Query (Q): The vector that represents what each word is looking for in other words.
Key (K): The vector that represents the information each word has that others can use.
Value (V): The actual content or meaning that each word contributes to the final representation.

For example, for the word “bank”, we generate:

Q_bank: The query that asks, "What am I looking for in other words to understand 'bank'?"
K_bank: The key that represents what the word "bank" offers to other words.
V_bank: The value, which is the meaning "bank" contributes after the attention process.

This transformation is the first step in making self-attention work.

The Full Mechanism: Step by Step

Let’s now walk through how this transformation unfolds for each word:

Generate Queries, Keys, and Values: For each word in the sentence (“bank,” “grows,” “money”), we generate three vectors: a query (Q), a key (K), and a value (V). These vectors are derived from the original word embeddings by applying learned transformations (matrices).

2. Calculate Attention Scores:

To figure out how much attention each word should give to other words, we calculate a similarity score by taking the dot product of the query of one word and the keys of all the other words.

For instance, to compute how much attention “bank” should pay to “grows” and “money,” we compute the dot product of Q_bank with K_grows and K_money. The result gives us a score for how relevant those words are to "bank."

3. Scale and Normalize the Scores:

To make these similarity scores easier to work with, we scale them by dividing them by the square root of the dimension of the key vectors. This step prevents the dot product scores from getting too large and helps stabilize training.
Then, we pass these scaled scores through the softmax function to normalize them.

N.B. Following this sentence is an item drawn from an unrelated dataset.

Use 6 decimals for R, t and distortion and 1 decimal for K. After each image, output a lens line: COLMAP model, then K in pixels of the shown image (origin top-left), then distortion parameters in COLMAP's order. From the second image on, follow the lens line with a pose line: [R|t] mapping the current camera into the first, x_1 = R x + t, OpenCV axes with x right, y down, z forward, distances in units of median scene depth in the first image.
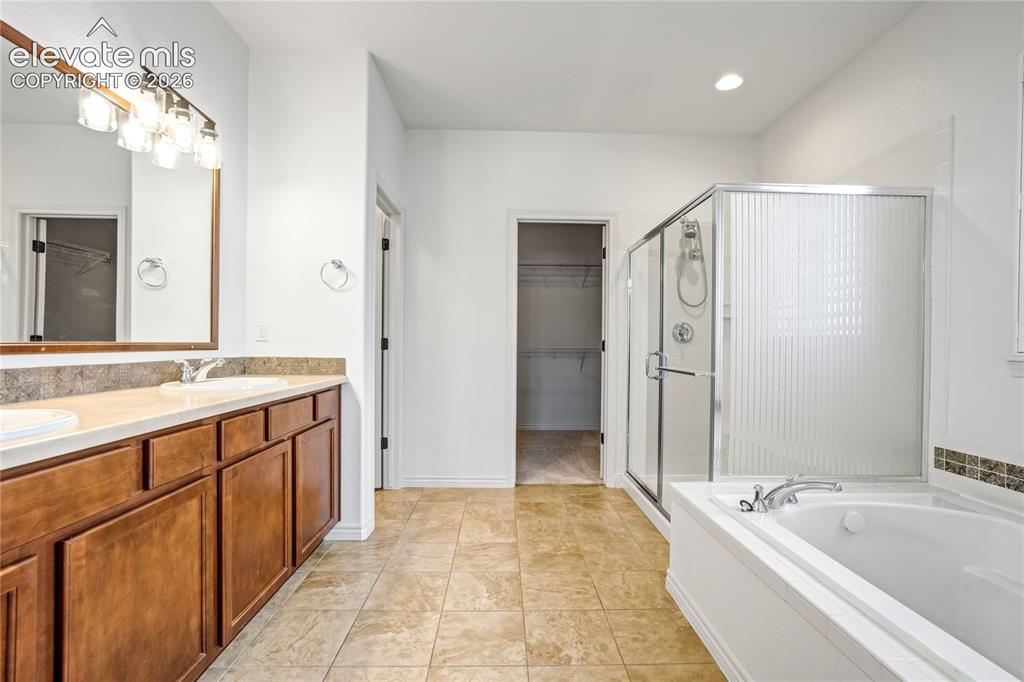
lens RADIAL K [[472.8, 0, 513.9], [0, 472.8, 341.4], [0, 0, 1]] dist [-0.026574, 0.010318]
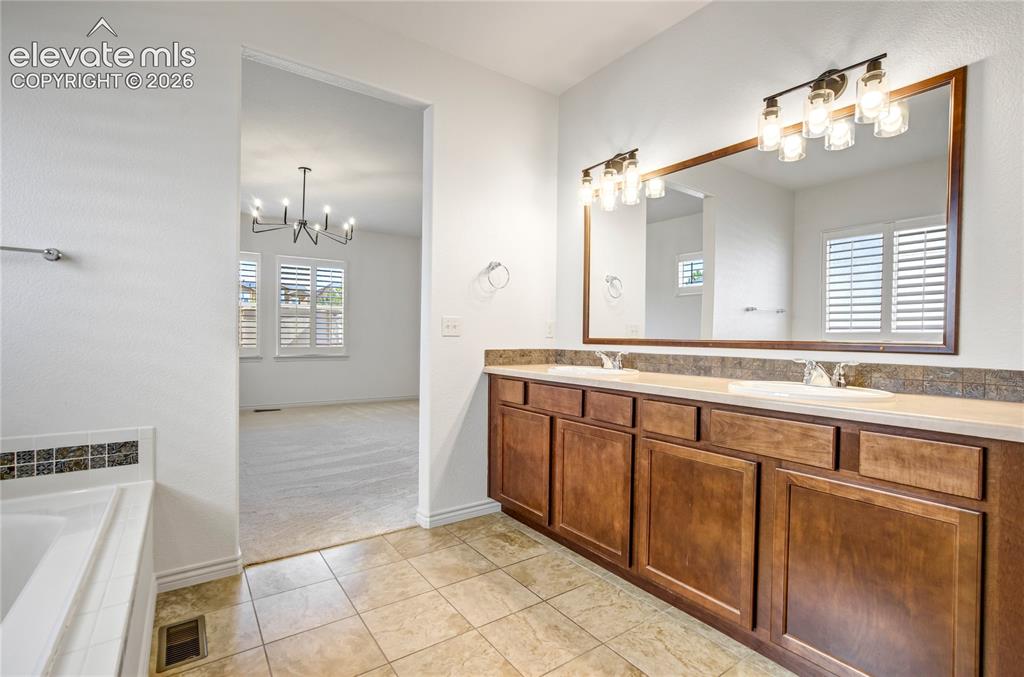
lens RADIAL K [[472.8, 0, 515.2], [0, 472.8, 337.6], [0, 0, 1]] dist [-0.026574, 0.010318]
pose [[-0.827702, -0.014854, -0.560971, 0.391148], [-0.016578, 0.999861, -0.002015, 0.007225], [0.560923, 0.007632, -0.827833, 1.816668]]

This gives us the attention weights, which tell us how much influence each word should have in calculating the final representation of “bank.”

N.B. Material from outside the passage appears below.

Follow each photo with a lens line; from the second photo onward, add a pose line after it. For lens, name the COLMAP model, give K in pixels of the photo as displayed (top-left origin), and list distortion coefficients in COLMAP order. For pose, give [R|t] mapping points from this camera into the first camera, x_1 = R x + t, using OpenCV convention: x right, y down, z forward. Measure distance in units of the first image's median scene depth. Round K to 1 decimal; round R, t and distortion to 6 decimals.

4. Weighted Sum of Values:

Now that we have the attention weights, we calculate the new embedding for “bank” by taking the weighted sum of the values for all the words in the sentence.

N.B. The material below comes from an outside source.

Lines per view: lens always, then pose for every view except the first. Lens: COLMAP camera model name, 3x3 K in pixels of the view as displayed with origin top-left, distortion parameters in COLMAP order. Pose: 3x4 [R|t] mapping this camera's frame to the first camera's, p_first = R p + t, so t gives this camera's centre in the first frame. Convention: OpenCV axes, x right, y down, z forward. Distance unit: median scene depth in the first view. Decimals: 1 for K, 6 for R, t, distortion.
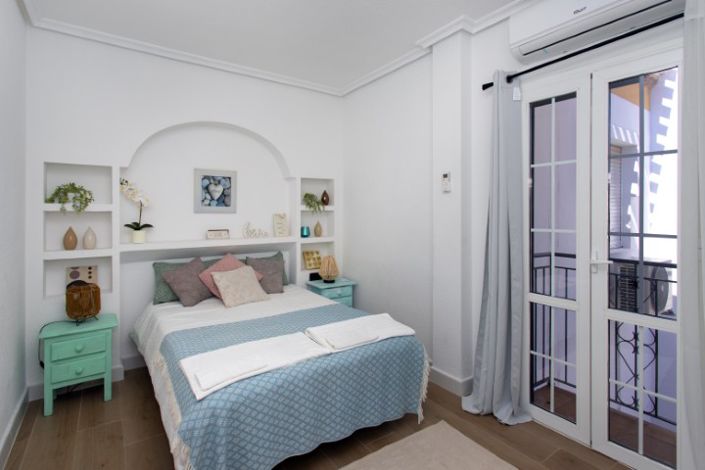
lens RADIAL K [[338.6, 0, 359.6], [0, 338.6, 212.3], [0, 0, 1]] dist [0.003808, -0.000865]
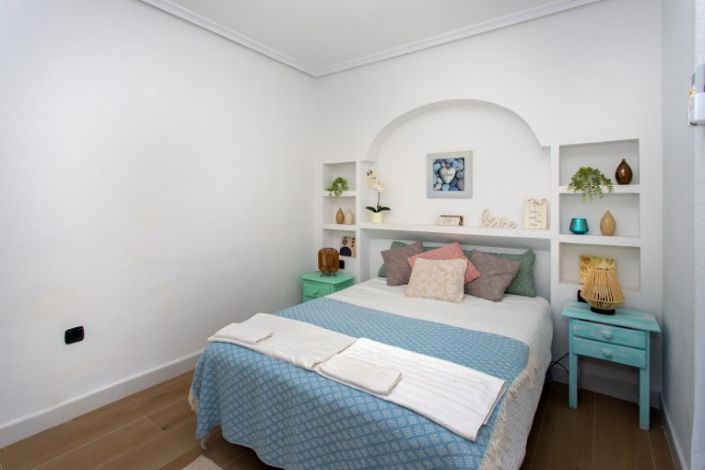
lens RADIAL K [[338.6, 0, 373.9], [0, 338.6, 200.9], [0, 0, 1]] dist [-0.005607, -0.000029]
pose [[0.347167, -0.002500, -0.937800, 0.388021], [-0.002055, 0.999992, -0.003426, 0.014222], [0.937801, 0.003116, 0.347159, 0.480175]]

Each word’s contribution is scaled by its attention weight. So, if “grows” has a higher weight compared to “money,” the new embedding for “bank” will give more importance to the information coming from “grows.”

Mathematically, the new embedding for “bank” looks like this:

New Embedding for “bank”=∑(attention weight)×(value vector)

This process happens in parallel for every word in the sentence.

Why Self-Attention is Powerful

What makes self-attention powerful is its ability to dynamically adjust which parts of a sentence are important for understanding each word. Unlike earlier approaches like recurrent neural networks (RNNs), which process sentences sequentially and may struggle with long-range dependencies, self-attention allows each word to directly access and incorporate information from all other words in the sentence in parallel.

This parallelism, combined with the ability to focus on relevant words dynamically, is what makes self-attention so effective for tasks like machine translation, text summarization, and even models like Transformers, which revolutionized NLP.